Sergei Loznitsa: “A film is a code that needs to be decoded, and the director does not fully know what is encoded in it”
On July 21, the Summer Film School of the 8th OIFF held a meeting with Sergei Loznitsa on the topic “Directing a feature film” (based on the film “A Gentle Creature”)

"I planned this film back when we were making my first film “My Joy”. I came up with the idea to make a film about a woman’s fate, as a continuation of “My Joy”. It was 2009, since then I made another film, then another, and only in 2015 I wrote this script. Why “A Gentle Creature”? I began think about Dostoevsky’s fantastic story. If you remember, the story there is told from the first-person perspective of someone who survived. At that time, it was innovative for literature, no one wrote that way yet, and that’s why Dostoevsky called the story fantastic.”
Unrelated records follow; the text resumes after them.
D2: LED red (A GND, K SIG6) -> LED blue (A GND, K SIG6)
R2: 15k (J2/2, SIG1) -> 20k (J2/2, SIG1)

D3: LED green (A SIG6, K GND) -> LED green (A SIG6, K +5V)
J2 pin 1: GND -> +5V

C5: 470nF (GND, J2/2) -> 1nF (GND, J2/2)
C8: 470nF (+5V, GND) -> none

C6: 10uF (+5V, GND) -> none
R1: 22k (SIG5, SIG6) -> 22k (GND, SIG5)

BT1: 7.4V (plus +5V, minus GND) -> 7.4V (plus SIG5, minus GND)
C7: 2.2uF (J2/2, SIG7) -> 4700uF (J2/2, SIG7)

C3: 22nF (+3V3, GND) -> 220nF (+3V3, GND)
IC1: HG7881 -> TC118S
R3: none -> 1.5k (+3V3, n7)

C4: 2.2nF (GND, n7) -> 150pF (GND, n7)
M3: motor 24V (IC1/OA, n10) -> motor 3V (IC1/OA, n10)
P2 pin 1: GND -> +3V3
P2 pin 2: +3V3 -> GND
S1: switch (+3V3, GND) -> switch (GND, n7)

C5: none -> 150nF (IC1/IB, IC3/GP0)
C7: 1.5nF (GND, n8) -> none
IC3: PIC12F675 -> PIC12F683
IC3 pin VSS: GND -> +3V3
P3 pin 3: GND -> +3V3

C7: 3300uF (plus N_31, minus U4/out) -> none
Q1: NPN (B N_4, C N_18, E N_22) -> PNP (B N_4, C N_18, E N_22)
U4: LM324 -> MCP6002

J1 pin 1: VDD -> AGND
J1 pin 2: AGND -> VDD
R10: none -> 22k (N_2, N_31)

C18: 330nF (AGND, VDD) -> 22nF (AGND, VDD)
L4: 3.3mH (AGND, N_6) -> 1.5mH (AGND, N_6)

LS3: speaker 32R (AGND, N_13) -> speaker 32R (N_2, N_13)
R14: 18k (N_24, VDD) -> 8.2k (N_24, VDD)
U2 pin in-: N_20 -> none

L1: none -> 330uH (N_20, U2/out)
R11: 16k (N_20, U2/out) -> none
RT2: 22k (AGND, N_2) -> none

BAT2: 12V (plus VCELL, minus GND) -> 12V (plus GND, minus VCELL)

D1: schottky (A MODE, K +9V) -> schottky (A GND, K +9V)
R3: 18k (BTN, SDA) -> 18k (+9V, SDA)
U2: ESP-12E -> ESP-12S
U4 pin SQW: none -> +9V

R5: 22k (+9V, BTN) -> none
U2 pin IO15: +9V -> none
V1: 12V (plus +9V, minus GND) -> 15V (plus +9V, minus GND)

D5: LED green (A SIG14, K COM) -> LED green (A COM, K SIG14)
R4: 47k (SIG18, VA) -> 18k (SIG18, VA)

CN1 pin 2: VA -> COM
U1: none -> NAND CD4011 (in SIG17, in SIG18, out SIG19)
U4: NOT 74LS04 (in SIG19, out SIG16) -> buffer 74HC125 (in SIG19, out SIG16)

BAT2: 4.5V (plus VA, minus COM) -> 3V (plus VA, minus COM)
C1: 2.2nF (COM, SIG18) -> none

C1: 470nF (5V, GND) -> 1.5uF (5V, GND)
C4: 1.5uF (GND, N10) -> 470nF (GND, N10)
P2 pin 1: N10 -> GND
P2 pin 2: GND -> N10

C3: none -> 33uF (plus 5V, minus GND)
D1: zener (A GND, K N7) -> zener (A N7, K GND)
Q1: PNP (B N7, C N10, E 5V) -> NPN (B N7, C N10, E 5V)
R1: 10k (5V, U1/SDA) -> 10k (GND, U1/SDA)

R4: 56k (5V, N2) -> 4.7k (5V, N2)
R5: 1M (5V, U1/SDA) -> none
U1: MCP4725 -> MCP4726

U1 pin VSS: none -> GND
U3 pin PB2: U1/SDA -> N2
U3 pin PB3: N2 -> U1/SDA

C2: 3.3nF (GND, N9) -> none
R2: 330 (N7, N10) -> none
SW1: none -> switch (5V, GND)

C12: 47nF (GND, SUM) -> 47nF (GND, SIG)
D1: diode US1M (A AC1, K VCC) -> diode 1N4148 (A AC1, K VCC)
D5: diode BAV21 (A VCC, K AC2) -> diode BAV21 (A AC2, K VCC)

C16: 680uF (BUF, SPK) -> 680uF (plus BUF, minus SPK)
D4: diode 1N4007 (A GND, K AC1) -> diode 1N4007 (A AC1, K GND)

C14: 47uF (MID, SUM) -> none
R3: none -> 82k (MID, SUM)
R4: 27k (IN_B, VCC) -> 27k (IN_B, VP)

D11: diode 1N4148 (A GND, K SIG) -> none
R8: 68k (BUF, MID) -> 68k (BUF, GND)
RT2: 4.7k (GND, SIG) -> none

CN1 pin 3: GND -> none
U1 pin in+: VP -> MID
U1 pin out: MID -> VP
“I wanted to create a film in which, in the end, the heroine does not throw herself out the window after all the humiliation she goes through. I had several endings: she is taken to prison, something happens to her, she leaves. None of the options went with the idea, did not touch on the essence. There was only one way out, an old student trick – if you don’t know how to end the film, end it with sleep. The rest was written as if by itself, you seem to be talking to the characters and just writing down what they say. Some form of schizophrenia – those who ever wrote scripts will understand what I mean.”

I was not sure that the film will work out. Not in the sense that we will come, the actors will act, the operator will shoot – no. You understand if it works or not after watching the first edit of the first scene. A film is a code that needs to be decoded, and the director does not fully know what is encoded in it.”

“Two weeks before shooting, everyone was already clear about how and what we will do, what stood behind this or that scene. All that can be done before filming, you need to do. Do not make any decisions later – then you risk losing something, because you still need time for nuances, to work out all the subtleties.”

“Every evening we met with the team and talked about what we did today, what we will do tomorrow. For each day, a call-list was made: who goes where, when they come and to what location. It disciplines you, and you start feeling the time.»